One of the first things I notice when I see a person's hands are the length of the nails and I'm probably a pretty good judge of those in our midst who are nail biters, having been apart of that group for many of my early years. Indeed, I was so afflicted by the biting craze that mum went to all sorts of lengths to stop it, using a variety of sour tasting potions, recommended by the chemist and also using the minister, who threatened to take points off my team at Campaigners if he could see any evidence of a chewed end. Needless to say, it worked for a while and the old nails did start to grow but a long nail often just became too appetising and before long I could be found gnawing away, sometimes until I went too far and small traces of blood could be seen appearing at the surface. And was it painful? The only remedy, apart from the obvious on of not biting, was to plunge the damaged finger or thumb into a bowl of cold water and keep it there for a while. Ah, what relief that brought, though it was only temporary and many nights I suffered the constant pulse like throbbing of a digit as I tried to find some comfort in sleep.

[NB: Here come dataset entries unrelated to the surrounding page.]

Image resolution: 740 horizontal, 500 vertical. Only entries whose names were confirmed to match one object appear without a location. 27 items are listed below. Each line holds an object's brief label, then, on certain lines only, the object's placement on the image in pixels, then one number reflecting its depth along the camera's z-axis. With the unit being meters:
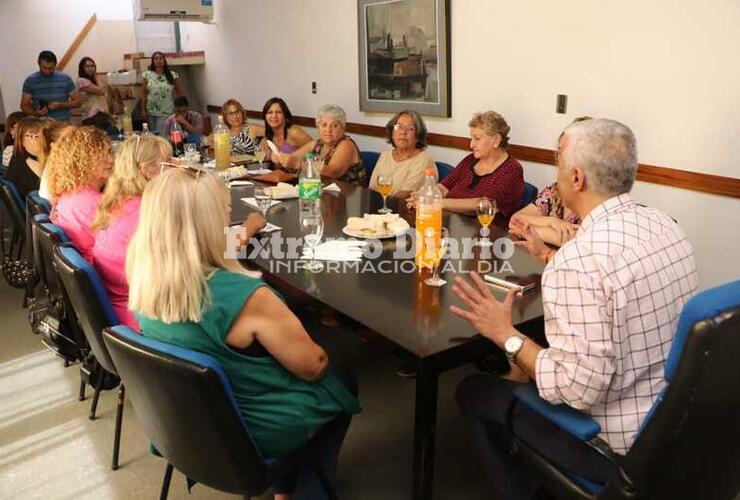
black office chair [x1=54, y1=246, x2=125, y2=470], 1.83
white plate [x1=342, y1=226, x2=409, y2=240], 2.24
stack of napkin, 2.01
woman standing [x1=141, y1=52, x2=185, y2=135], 6.78
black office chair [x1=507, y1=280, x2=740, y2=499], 1.11
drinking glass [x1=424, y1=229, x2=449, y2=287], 1.77
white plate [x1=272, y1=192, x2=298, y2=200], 2.94
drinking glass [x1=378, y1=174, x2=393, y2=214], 2.64
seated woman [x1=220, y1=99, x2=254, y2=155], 4.74
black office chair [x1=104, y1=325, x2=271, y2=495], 1.22
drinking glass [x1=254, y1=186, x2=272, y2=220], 2.71
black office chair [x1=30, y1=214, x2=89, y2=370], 2.21
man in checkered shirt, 1.28
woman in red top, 2.91
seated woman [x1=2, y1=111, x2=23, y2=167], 4.45
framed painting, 3.99
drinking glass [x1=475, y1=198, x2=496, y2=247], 2.12
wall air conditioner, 6.25
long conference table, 1.42
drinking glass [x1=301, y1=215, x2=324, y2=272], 1.95
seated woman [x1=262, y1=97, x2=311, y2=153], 4.50
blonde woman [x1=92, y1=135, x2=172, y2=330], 2.12
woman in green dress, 1.34
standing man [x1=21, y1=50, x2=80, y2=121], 6.22
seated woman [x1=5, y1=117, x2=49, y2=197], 3.31
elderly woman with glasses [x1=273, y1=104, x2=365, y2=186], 3.79
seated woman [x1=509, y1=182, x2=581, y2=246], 2.23
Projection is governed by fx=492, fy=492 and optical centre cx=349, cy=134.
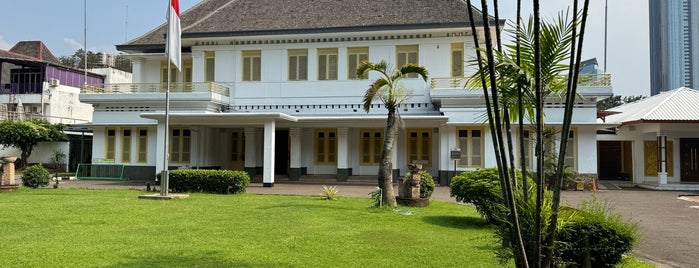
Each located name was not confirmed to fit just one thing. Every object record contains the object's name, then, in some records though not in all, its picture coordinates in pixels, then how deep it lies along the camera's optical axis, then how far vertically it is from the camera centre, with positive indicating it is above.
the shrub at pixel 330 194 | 13.08 -1.16
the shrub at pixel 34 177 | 14.94 -0.89
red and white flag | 13.08 +3.14
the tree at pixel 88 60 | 47.09 +8.59
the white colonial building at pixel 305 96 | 19.02 +2.22
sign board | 18.12 -0.12
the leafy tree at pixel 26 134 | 24.88 +0.71
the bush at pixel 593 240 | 4.77 -0.86
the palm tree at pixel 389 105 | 11.17 +1.08
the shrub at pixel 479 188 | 8.47 -0.66
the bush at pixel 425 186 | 11.79 -0.83
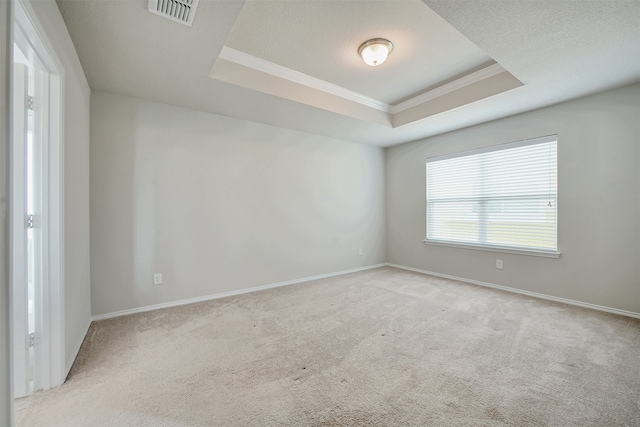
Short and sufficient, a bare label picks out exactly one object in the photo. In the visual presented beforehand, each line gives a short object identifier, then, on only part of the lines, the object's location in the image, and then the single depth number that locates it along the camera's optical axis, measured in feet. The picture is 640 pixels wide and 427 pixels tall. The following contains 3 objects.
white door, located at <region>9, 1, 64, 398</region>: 4.98
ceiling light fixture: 7.69
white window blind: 10.88
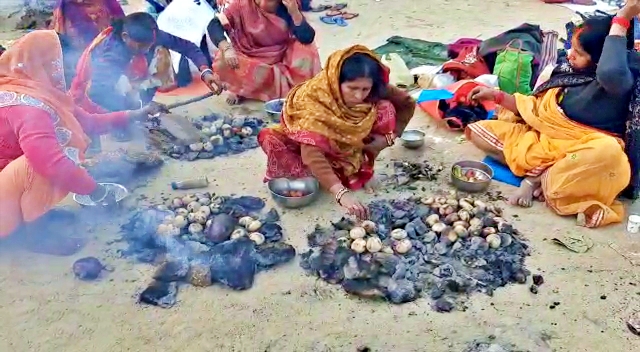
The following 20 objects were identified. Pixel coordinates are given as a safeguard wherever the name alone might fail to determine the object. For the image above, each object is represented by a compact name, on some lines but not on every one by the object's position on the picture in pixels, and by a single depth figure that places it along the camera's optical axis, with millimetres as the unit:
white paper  5910
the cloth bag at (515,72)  5402
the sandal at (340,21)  8156
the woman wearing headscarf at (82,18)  5113
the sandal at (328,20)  8266
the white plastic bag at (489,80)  5316
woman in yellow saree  3768
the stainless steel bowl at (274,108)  5230
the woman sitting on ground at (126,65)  4387
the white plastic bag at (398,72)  6059
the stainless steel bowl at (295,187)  3934
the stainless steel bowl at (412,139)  4777
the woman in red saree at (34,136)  3270
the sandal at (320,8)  8883
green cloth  6650
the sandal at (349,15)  8452
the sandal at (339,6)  8891
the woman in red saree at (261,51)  5539
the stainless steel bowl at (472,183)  4129
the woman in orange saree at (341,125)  3676
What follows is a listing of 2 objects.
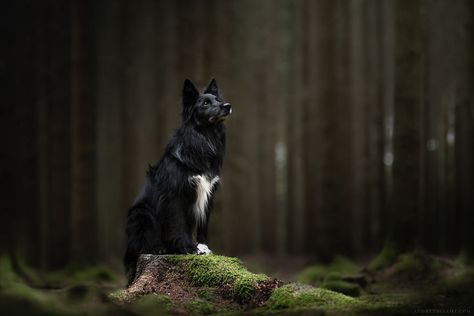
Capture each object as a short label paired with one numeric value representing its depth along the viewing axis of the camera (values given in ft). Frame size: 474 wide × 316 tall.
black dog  25.91
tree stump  23.17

But the guitar changed all that. Once I found that it was possible to pluck the strings with individual fingers and then discovered that it worked much better if I actually had nails on the end, I never looked back and almost overnight, stopped the nail fest in favour of a bit of finger picking. But there is no doubt that to the casual observer, it does seem a little strange to have long nails on one hand and short nails on the other.

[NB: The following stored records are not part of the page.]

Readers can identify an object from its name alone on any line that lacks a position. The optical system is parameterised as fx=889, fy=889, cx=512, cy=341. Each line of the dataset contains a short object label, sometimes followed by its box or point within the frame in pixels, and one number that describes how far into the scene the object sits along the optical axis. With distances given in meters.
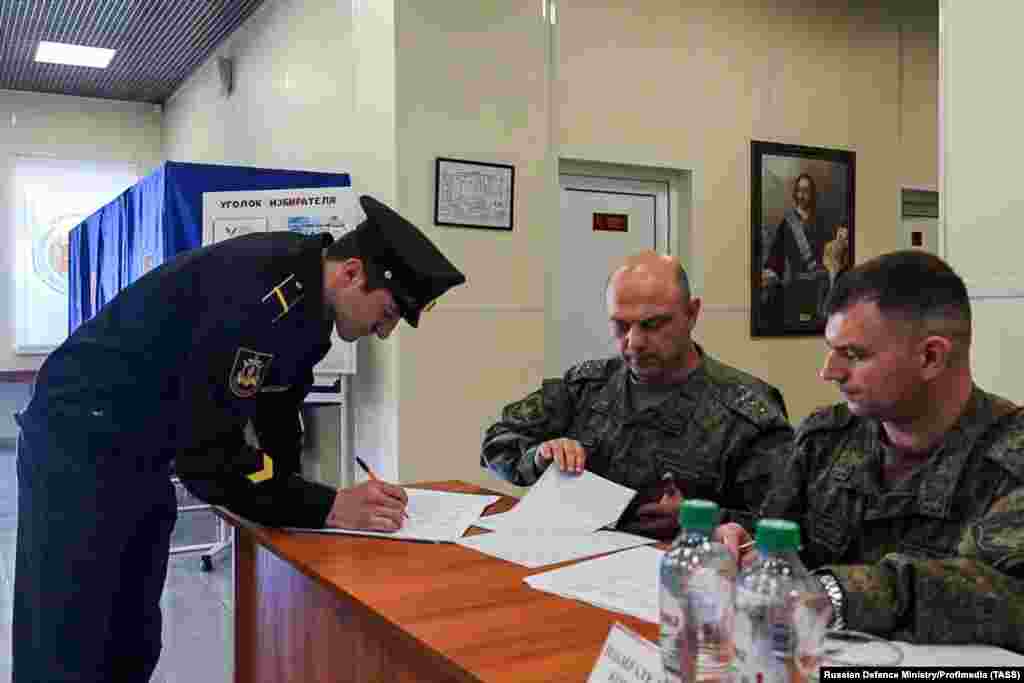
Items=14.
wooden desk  1.08
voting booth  3.68
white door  4.22
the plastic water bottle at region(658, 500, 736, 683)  0.82
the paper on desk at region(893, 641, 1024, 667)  0.96
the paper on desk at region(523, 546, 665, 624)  1.24
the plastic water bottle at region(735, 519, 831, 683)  0.76
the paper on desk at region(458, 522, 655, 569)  1.53
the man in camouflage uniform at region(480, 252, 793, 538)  1.93
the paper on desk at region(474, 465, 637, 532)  1.73
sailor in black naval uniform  1.55
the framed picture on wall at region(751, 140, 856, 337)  4.58
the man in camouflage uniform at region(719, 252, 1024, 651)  1.03
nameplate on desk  0.89
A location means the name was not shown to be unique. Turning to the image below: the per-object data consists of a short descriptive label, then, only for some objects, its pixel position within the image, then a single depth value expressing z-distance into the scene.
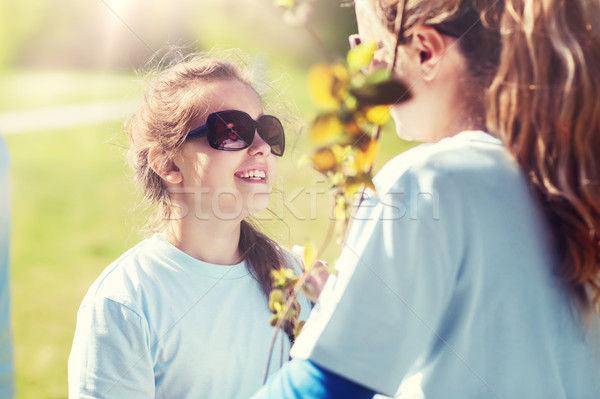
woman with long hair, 0.90
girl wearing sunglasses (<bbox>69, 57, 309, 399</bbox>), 1.49
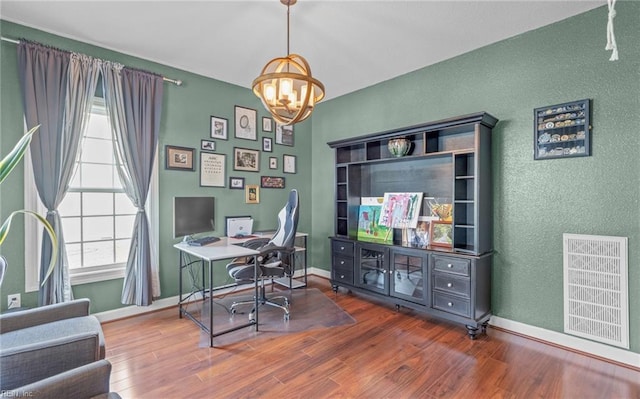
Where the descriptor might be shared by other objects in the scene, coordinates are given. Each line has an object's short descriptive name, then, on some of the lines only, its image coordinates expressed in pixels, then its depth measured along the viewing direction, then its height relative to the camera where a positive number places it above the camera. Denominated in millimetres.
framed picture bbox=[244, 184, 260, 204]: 4129 +78
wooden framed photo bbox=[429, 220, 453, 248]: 3178 -355
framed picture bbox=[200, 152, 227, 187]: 3729 +373
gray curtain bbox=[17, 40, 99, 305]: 2604 +677
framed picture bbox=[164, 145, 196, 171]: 3455 +479
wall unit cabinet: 2805 -198
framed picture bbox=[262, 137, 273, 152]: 4309 +780
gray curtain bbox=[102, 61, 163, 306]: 3043 +510
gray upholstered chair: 1272 -715
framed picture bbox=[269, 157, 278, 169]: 4398 +532
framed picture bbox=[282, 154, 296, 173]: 4578 +546
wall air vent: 2293 -681
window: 2959 -124
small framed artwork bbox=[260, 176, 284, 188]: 4312 +259
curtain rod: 3404 +1321
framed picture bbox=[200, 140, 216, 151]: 3719 +662
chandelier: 2023 +734
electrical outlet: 2592 -855
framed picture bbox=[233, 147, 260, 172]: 4023 +539
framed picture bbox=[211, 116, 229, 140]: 3811 +897
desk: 2598 -477
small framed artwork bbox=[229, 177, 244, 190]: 3971 +218
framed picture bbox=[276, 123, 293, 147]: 4492 +958
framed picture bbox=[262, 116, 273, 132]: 4301 +1065
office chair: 3053 -616
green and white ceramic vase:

So after a childhood spent abusing my nails, I now go to great lengths to protect them, yet long nails and rugby do not really go together and many times at least one finger came a cropper either in a tackle or simply catching the ball. Nor is it advisable to work at lawnmowers or other engines or to try to lift concrete blocks, as metal and stone tend to be a bit harder and stronger than the Calcium rich deposits on the ends of my fingers. In fact, a broken or damaged nail can be a mini crisis and always requires immediate attention to prevent further damage. I've even been known to use a dab of superglue on the cracked part and then a quick smoothing with a nail file keeps it in check until the nail has grown sufficiently to properly correct the problem.

When I was very young, my dad used to visit an old lady for whom he bought cattle and where he also rented some land. He reliably informed me that she never washed and her hands were never clean. But she had an incredibly long thumb nail and he often told the story of watching her take freshly baked soda bread out of her oven and then cut it using her thumb nail. It was a rare combination but I can't remember if he was ever offered any of the sliced carbohydrate though out of good manners I reckon he would not have refused.

Two things. My nails are very strong and those of my wife are much more flexible and weak. I think it comes down to that fact that I drink a lot of milk and she doesn't so maybe she needs more Calcium! As a Christian I can't expect to be strong if I don't constantly feed on those things that make me strong. Proverbs 15 says 'The discerning heart seeks knowledge.' And Jesus said, 'Just as the living Father sent me and I live because of the Father, so the one who feeds on me will live because of me. This is the bread that came down from heaven. Your forefathers ate manna and died, but he who feeds on this bread will live forever.' And the Psalmist wrote 'God is our refuge and strength' while in Samuel we read 'God is my strength and power: and he maketh my way perfect.'
But also people wouldn't keep biting their nails if they didn't keep growing. And Satan keeps attacking those whom he sees growing in their spiritual walk.If you don't feel the darts, maybe you've just stopped growing. But the more you grow, the stronger you become if you depend on God for everything. Like I say, it's easy to spot when there's no growth!